RNA 3D Structure Analysis and Validation, and Design Algorithms for Proteins and RNA
RNA, or ribonucleic acid, is one of the three biological macromolecule types essential for all known life forms, and is a critical part of a variety of cellular processes. The well known functions of RNA molecules include acting as carriers of genetic information in the form of mRNAs, and then assisting in translation of that information to protein molecules as tRNAs and rRNAs. In recent years, many other kinds of non-coding RNAs have been found, like miRNAs and siRNAs, that are important for gene regulation. Some RNA molecules, called ribozymes, are also known to catalyze biochemical reactions. Functions carried out by these recently discovered RNAs, coupled with the traditionally known functions of tRNAs, mRNAs, and rRNAs make RNA molecules even more crucial and essential components in biology.
Most of the functions mentioned above are carried out by RNA molecules associ- ating themselves with proteins to form Ribonucleoprotein (RNP) complexes, e.g. the ribosome or the splicesosome. RNA molecules also bind a variety of small molecules, such as metabolites, and their binding can turn on or off gene expression. These RNP complexes and small molecule binding RNAs are increasingly being recognized as potential therapeutic targets for drug design. The technique of computational structure-based rational design has been successfully used for designing drugs and inhibitors for protein function, but its potential has not been tapped for design of RNA or RNP complexes. For the success of computational structure-based design, it is important to both understand the features of RNA three-dimensional structure and develop new and improved algorithms for protein and RNA design.
This document details my thesis work that covers both the above mentioned areas.

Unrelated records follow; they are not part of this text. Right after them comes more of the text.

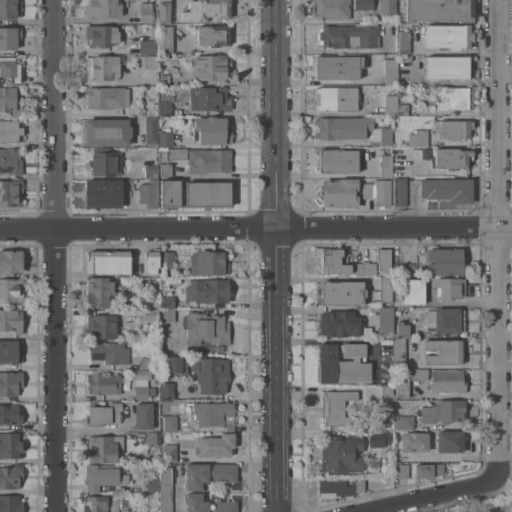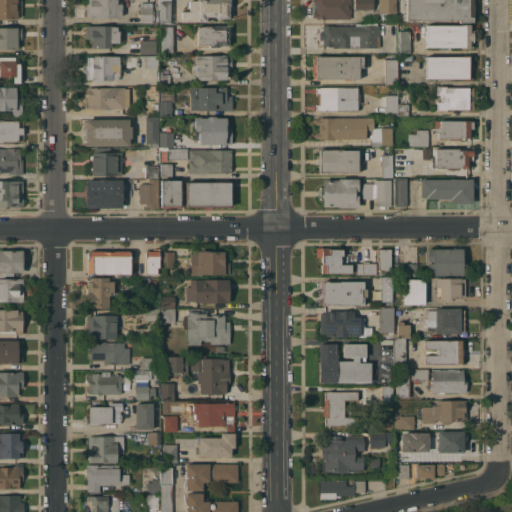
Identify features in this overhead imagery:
building: (363, 4)
building: (364, 4)
building: (387, 6)
building: (387, 6)
building: (10, 8)
building: (103, 8)
building: (103, 8)
building: (9, 9)
building: (331, 9)
building: (331, 9)
building: (440, 9)
building: (206, 10)
building: (206, 10)
building: (440, 10)
building: (164, 11)
building: (145, 12)
building: (146, 12)
building: (164, 13)
road: (506, 13)
building: (102, 35)
building: (102, 35)
building: (213, 35)
building: (350, 35)
building: (348, 36)
building: (447, 36)
building: (449, 36)
building: (10, 37)
building: (211, 37)
building: (166, 38)
building: (167, 39)
building: (404, 41)
building: (404, 41)
building: (147, 46)
building: (148, 46)
building: (128, 61)
building: (151, 61)
building: (151, 61)
building: (8, 66)
building: (211, 66)
building: (337, 66)
building: (338, 66)
building: (102, 67)
building: (103, 67)
building: (210, 67)
building: (446, 67)
building: (448, 67)
building: (10, 68)
building: (391, 71)
building: (165, 79)
building: (107, 97)
building: (454, 97)
building: (455, 97)
building: (109, 98)
building: (209, 98)
building: (209, 98)
building: (337, 98)
building: (337, 98)
building: (9, 100)
building: (11, 100)
building: (166, 101)
building: (154, 104)
building: (391, 104)
building: (396, 104)
building: (403, 105)
building: (165, 108)
building: (343, 127)
building: (454, 128)
building: (353, 129)
building: (454, 129)
building: (10, 130)
building: (11, 130)
building: (212, 130)
building: (152, 131)
building: (212, 131)
building: (107, 132)
building: (107, 132)
building: (156, 134)
building: (381, 136)
building: (417, 138)
building: (419, 138)
building: (166, 139)
building: (419, 152)
building: (177, 153)
building: (450, 158)
building: (452, 158)
building: (209, 159)
building: (209, 160)
building: (337, 160)
building: (337, 160)
building: (10, 161)
building: (105, 162)
building: (386, 162)
building: (105, 164)
building: (386, 165)
building: (165, 169)
building: (150, 171)
building: (151, 171)
building: (447, 189)
building: (447, 189)
building: (377, 191)
building: (169, 192)
building: (339, 192)
building: (339, 192)
building: (378, 192)
building: (399, 192)
building: (400, 192)
building: (11, 193)
building: (11, 193)
building: (103, 193)
building: (103, 193)
building: (147, 193)
building: (149, 193)
building: (170, 193)
building: (207, 193)
building: (208, 193)
road: (256, 229)
road: (502, 239)
road: (55, 256)
road: (278, 256)
building: (383, 258)
building: (383, 258)
building: (166, 259)
building: (151, 260)
building: (332, 260)
building: (333, 260)
building: (11, 261)
building: (165, 261)
building: (445, 261)
building: (445, 261)
building: (10, 262)
building: (107, 262)
building: (108, 262)
building: (208, 263)
building: (208, 263)
building: (151, 264)
building: (365, 268)
building: (365, 268)
building: (405, 269)
building: (168, 282)
building: (152, 283)
building: (450, 287)
building: (386, 288)
building: (450, 288)
building: (11, 289)
building: (11, 289)
building: (207, 290)
building: (208, 290)
building: (383, 290)
building: (413, 291)
building: (414, 291)
building: (99, 292)
building: (99, 292)
building: (340, 292)
building: (342, 292)
building: (166, 301)
road: (464, 303)
building: (151, 314)
building: (167, 314)
building: (11, 319)
building: (385, 319)
building: (10, 320)
building: (445, 320)
building: (445, 320)
building: (386, 322)
building: (339, 323)
building: (341, 324)
building: (101, 326)
building: (102, 326)
building: (207, 328)
building: (206, 329)
building: (402, 330)
building: (402, 330)
building: (11, 350)
building: (10, 351)
building: (110, 351)
building: (442, 351)
building: (444, 351)
building: (109, 352)
building: (399, 353)
building: (145, 362)
building: (146, 362)
building: (343, 363)
building: (342, 364)
building: (174, 365)
building: (141, 374)
building: (211, 374)
building: (211, 374)
building: (419, 374)
building: (155, 375)
building: (447, 380)
building: (447, 381)
building: (10, 382)
building: (10, 382)
building: (103, 383)
building: (105, 383)
building: (402, 384)
building: (166, 388)
building: (141, 391)
building: (167, 391)
building: (145, 392)
building: (385, 393)
building: (386, 395)
building: (336, 406)
building: (337, 407)
building: (444, 411)
building: (445, 411)
building: (212, 412)
building: (9, 413)
building: (10, 413)
building: (105, 413)
building: (214, 413)
building: (104, 414)
building: (143, 415)
building: (144, 415)
building: (403, 422)
building: (404, 422)
building: (169, 423)
building: (170, 423)
building: (386, 424)
building: (152, 437)
building: (154, 438)
building: (379, 438)
building: (379, 438)
building: (450, 441)
building: (451, 441)
building: (10, 444)
building: (411, 444)
building: (11, 445)
building: (216, 445)
building: (216, 446)
building: (104, 448)
building: (104, 448)
building: (169, 453)
building: (170, 453)
building: (341, 453)
building: (342, 453)
building: (403, 453)
building: (402, 470)
building: (428, 470)
building: (428, 470)
building: (401, 471)
building: (208, 474)
building: (209, 474)
building: (103, 475)
building: (10, 476)
building: (11, 476)
building: (103, 477)
building: (153, 486)
building: (339, 487)
building: (341, 487)
building: (156, 488)
building: (166, 488)
building: (165, 497)
road: (433, 497)
building: (152, 502)
building: (10, 503)
building: (11, 503)
building: (105, 503)
building: (101, 504)
building: (207, 504)
building: (208, 504)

The first part of my thesis work characterizes and analyzes RNA three-dimensional structure, in order to develop new methods for RNA validation and refinement, and new tools for correction of modeling errors in already solved RNA structures. I collaborated to assemble non-redundant and quality-conscious datasets of RNA crystal structures (RNA09 and RNA11), and I analyzed the range of values occupied by the RNA backbone and base dihedral angles to improve methods for RNA structure correction, validation, and refinement in MolProbity and PHENIX. I rebuilt and corrected the pre-cleaved structure of the HDV ribozyme and parts of the 50S ribosomal subunit to demonstrate the potential of new tools and techniques to improve RNA structures and help crystallographers to make correct biological interpretations. I also extended the previous work of characterizing RNA backbone conformers by the RNA Ontology Consortium (ROC) to define new conformers using the data from the larger RNA11 dataset, supplemented by ERRASER runs that optimize data points to add new conformers or improve cluster separation.

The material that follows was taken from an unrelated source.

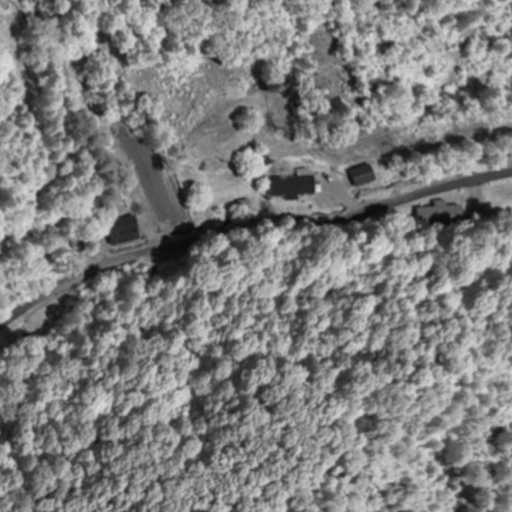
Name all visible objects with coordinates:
building: (360, 177)
building: (289, 186)
building: (439, 213)
road: (248, 228)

The second part of my thesis work develops novel algorithms for structure-based
protein redesign when interactions between distant residue pairs are neglected and the design problem is represented by a sparse residue interaction graph. I analyzed the sequence and energy differences caused by using sparse residue interaction graphs (using the protein redesign package OSPREY), and proposed a novel use of ensemble-based provable design algorithms to mitigate the effects caused by sparse residue interaction graphs. I collaborated to develop a novel branch-decomposition based dynamic programming algorithm, called BWM*, that returns the Global Minimum Energy Conformation (GMEC) for sparse residue interaction graphs much faster than the traditional A* search algorithm. As the final step, I used the results of my analysis of the RNA base dihedral angle and implemented the capability of RNA design and RNA structural flexibility in osprey. My work enables OSPREY to design not only RNA, but also simultaneously design both the RNA and the protein chains in a RNA-protein interface.